Building a Voice Assistant with LLM: A Step-by-Step Guide

#product #oxlo #ai

Voice assistants built on large language models have moved beyond simple command recognition. Instead of mapping utterances to fixed intents, a modern assistant transcribes speech to text, reasons over context with an LLM, and synthesizes a natural reply. The result is a flexible system that handles follow-up questions, tool use, and multi-turn conversations without retraining rigid dialogue graphs. Oxlo.ai provides the inference backbone for this stack: OpenAI-compatible endpoints for audio transcription, chat completion, and text-to-speech, all on a flat per-request pricing model that stays predictable as conversations grow.

Architecture Overview

A minimal LLM voice assistant has three stages:

Speech-to-text (STT): Capture microphone audio and transcribe it. Oxlo.ai hosts Whisper Large v3, Whisper Turbo, and Whisper Medium under the audio/transcriptions endpoint.
Reasoning and generation: Send the transcript to a chat model. Oxlo.ai carries 45+ models, from fast general-purpose workhorses like Llama 3.3 70B to agentic reasoners like Qwen 3 32B and Kimi K2.6. All are reachable through the standard chat/completions endpoint with full tool-use and JSON-mode support.
Text-to-speech (TTS): Stream the assistant’s reply into audio. Oxlo.ai offers Kokoro 82M TTS on the audio/speech endpoint.
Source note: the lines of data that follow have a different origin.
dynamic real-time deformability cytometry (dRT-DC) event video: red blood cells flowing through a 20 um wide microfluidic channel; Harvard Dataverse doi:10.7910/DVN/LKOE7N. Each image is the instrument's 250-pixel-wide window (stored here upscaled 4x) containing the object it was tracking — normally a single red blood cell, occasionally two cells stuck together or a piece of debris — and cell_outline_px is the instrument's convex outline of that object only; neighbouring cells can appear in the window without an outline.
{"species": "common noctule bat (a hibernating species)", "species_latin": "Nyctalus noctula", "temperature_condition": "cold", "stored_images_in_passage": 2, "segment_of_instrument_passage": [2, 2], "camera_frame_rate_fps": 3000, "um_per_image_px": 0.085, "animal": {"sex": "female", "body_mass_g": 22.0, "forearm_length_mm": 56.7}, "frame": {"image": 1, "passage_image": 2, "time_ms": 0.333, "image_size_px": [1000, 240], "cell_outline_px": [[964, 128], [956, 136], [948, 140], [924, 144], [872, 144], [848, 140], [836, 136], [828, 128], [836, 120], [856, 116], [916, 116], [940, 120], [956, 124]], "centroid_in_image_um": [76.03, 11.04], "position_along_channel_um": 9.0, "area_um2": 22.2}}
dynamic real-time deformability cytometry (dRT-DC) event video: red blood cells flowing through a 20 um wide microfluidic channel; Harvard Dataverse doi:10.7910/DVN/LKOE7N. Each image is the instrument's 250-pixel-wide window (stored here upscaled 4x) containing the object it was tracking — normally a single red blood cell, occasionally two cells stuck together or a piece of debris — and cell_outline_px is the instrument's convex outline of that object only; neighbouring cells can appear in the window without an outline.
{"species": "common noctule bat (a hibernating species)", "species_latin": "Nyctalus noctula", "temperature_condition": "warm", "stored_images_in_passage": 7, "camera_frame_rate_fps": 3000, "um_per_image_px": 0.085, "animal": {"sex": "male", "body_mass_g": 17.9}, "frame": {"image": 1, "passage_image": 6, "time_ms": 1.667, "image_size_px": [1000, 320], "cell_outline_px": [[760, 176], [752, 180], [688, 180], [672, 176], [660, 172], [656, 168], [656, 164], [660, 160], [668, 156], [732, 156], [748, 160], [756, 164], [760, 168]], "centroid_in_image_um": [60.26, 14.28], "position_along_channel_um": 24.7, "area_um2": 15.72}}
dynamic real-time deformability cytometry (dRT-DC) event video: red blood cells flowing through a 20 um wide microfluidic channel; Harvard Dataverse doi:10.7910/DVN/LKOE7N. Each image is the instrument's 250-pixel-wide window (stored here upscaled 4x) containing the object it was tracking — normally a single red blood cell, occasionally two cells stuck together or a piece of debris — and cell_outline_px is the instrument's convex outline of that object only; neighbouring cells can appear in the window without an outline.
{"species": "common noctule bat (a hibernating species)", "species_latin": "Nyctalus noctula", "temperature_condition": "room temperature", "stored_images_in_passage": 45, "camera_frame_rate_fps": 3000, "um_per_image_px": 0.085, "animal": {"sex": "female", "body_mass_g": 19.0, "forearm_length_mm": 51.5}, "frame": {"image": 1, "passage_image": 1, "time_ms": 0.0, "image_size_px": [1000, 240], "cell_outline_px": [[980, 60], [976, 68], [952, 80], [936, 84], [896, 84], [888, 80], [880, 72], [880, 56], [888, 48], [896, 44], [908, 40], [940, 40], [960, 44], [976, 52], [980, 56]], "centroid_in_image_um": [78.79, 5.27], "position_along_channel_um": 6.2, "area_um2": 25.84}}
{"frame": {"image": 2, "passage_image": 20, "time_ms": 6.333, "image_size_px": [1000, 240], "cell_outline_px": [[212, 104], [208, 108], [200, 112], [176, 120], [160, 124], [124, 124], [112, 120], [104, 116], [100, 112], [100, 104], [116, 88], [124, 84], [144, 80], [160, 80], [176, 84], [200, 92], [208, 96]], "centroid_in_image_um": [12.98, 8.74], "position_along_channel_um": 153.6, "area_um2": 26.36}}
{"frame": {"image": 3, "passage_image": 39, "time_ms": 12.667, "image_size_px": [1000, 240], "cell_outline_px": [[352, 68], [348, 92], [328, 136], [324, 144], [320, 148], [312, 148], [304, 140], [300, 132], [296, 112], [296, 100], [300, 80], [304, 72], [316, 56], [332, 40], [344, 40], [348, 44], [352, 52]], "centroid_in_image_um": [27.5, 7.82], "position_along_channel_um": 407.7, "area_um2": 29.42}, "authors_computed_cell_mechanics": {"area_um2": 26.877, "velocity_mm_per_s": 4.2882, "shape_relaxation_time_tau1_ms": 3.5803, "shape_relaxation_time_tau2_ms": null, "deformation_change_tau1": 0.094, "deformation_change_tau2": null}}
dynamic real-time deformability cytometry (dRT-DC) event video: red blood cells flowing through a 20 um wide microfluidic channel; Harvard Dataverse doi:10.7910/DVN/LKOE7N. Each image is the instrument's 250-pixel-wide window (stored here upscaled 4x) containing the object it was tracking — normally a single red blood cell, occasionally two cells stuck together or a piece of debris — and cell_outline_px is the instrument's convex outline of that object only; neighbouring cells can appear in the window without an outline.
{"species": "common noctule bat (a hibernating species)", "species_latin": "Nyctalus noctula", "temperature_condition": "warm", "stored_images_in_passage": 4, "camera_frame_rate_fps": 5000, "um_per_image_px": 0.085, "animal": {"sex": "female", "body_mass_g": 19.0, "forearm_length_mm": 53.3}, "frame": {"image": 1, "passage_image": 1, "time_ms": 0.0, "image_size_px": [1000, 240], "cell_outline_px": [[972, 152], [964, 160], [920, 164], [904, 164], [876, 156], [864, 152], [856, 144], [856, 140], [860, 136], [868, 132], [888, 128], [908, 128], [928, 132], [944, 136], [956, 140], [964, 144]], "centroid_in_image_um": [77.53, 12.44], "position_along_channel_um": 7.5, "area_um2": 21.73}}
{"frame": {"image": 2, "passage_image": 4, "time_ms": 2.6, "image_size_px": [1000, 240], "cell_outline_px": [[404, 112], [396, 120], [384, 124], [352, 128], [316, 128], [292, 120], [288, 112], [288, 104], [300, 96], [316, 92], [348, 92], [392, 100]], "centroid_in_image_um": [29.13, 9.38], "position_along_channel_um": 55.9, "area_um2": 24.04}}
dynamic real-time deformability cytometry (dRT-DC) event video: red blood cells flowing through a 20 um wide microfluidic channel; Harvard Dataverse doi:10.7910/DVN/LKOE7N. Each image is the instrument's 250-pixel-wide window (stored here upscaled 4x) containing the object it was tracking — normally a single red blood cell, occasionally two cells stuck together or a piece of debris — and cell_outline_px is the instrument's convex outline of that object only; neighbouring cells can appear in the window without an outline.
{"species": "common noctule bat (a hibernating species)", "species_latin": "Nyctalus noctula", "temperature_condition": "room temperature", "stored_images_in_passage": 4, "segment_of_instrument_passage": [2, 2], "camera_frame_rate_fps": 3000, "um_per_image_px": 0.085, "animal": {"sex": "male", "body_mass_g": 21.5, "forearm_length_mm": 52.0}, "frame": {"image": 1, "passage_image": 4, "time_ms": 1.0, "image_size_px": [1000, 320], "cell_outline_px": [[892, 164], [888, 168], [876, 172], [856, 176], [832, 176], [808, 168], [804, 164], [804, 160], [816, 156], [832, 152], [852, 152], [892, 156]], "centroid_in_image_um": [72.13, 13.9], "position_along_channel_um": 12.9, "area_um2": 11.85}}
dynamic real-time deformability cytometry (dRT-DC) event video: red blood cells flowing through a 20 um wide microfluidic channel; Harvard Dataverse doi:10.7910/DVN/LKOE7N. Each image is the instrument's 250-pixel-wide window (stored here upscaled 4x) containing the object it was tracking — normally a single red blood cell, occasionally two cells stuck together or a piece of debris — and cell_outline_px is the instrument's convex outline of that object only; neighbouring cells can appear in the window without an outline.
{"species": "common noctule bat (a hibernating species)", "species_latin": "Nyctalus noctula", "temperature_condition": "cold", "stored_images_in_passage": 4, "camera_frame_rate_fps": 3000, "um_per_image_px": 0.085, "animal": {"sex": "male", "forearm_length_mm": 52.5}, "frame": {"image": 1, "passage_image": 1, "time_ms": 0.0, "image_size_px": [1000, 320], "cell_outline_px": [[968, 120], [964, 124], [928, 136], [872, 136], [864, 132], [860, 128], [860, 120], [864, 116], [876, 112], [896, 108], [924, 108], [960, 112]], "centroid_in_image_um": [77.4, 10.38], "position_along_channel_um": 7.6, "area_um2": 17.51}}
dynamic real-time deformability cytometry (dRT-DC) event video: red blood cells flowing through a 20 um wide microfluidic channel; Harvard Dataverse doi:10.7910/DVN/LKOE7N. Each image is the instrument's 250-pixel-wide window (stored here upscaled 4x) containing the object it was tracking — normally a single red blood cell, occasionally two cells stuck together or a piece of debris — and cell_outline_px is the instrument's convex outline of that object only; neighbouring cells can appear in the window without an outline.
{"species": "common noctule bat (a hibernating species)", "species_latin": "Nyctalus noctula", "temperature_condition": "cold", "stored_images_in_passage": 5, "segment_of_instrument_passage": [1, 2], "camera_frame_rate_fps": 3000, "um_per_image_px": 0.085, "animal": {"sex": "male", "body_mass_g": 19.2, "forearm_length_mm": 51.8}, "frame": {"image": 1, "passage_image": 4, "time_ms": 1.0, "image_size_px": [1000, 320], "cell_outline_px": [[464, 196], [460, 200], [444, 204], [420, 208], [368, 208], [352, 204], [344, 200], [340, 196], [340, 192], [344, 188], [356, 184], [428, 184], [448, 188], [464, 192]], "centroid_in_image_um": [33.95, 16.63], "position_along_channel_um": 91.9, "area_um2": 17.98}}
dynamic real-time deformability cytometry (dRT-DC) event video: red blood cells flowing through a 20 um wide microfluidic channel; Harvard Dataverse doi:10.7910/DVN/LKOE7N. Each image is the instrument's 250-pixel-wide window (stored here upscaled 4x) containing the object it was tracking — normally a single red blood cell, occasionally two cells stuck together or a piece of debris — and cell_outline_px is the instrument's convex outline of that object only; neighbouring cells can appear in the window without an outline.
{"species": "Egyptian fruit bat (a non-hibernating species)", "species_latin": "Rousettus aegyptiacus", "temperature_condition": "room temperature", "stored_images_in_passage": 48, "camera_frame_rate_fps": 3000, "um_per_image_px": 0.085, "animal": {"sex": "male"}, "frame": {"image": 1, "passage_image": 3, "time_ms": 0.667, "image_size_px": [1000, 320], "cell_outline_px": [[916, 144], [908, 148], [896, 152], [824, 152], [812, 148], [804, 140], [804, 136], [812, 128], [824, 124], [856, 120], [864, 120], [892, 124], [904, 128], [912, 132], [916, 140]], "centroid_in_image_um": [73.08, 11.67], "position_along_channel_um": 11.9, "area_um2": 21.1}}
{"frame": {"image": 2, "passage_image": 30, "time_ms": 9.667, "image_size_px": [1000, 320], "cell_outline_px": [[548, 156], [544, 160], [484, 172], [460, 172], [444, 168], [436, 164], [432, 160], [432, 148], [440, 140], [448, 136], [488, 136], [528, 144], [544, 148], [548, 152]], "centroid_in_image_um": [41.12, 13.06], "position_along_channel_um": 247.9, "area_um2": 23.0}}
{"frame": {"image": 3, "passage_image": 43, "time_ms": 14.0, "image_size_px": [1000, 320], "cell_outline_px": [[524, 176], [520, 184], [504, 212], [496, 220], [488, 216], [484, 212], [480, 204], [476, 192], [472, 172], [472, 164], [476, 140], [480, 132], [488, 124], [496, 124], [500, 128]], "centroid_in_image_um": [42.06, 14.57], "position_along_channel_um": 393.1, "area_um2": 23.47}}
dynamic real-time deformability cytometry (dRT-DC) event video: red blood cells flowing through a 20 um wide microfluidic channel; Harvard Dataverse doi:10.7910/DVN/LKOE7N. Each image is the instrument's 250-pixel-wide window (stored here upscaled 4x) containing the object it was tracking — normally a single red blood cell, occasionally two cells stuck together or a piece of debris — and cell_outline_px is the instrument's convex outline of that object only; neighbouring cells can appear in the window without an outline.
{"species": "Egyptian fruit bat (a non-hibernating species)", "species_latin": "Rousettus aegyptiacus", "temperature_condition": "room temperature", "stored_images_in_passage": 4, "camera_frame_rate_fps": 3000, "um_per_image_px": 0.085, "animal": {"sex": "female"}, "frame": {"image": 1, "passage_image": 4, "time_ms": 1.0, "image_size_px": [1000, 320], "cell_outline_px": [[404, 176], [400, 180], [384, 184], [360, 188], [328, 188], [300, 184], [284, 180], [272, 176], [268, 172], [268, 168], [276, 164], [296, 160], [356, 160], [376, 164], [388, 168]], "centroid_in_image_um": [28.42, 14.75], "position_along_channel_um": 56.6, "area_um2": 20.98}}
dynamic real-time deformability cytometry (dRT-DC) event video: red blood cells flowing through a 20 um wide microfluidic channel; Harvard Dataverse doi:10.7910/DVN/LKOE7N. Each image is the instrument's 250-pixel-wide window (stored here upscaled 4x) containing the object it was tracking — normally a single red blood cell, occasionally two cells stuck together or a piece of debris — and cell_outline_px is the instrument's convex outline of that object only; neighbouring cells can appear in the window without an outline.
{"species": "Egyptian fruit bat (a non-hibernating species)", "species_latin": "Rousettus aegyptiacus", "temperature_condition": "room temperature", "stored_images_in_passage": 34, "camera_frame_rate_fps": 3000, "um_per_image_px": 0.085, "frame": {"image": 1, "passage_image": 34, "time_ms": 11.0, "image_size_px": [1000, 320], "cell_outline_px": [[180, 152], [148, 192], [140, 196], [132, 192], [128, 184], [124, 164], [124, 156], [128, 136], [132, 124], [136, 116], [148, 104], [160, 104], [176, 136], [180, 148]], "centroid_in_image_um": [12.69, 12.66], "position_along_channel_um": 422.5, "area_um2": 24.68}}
Because Oxlo.ai exposes all three stages through a single OpenAI-compatible base URL, you can build the entire pipeline with one client and one API key. There are no cold starts on popular models, so the assistant begins responding immediately after the user stops speaking.

Prerequisites and Setup

You need Python 3.10 or newer, a working microphone, and an Oxlo.ai API key. Install the client and audio utilities:

pip install openai sounddevice numpy scipy

Configure the client to point to Oxlo.ai:

import openai

client = openai.OpenAI(
    base_url="https://api.oxlo.ai/v1",
    api_key="YOUR_OXLO_API_KEY"
)

Capturing and Transcribing Audio

Use the computer’s default microphone to record a short clip, then send the WAV bytes to the Oxlo.ai transcription endpoint. Whisper Turbo is a strong default for real-time assistants because it balances speed and accuracy.

import sounddevice as sd
import numpy as np
from scipy.io.wavfile import write
import tempfile

SAMPLE_RATE = 16000
DURATION = 5  # seconds

def record_audio():
    audio = sd.rec(int(DURATION * SAMPLE_RATE), samplerate=SAMPLE_RATE, channels=1, dtype=np.int16)
    sd.wait()
    return audio

def transcribe(audio_np):
    with tempfile.NamedTemporaryFile(suffix=".wav", delete=False) as f:
        write(f.name, SAMPLE_RATE, audio_np)
        with open(f.name, "rb") as audio_file:
            transcript = client.audio.transcriptions.create(
                model="whisper-large-v3-turbo",
                file=audio_file
            )
    return transcript.text

If your assistant runs in a noisy environment, you can preprocess the buffer with a voice-activity detector (VAD) before sending it, or switch to Whisper Large v3 for higher fidelity at slightly higher latency.

Generating the Response

Pass the transcript to an Oxlo.ai chat model. For a general voice assistant, Llama 3.3 70B is a reliable flagship. If the assistant must reason over prior conversation state or call smart-home APIs, Qwen 3 32B and Kimi K2.6 excel at agentic tool use.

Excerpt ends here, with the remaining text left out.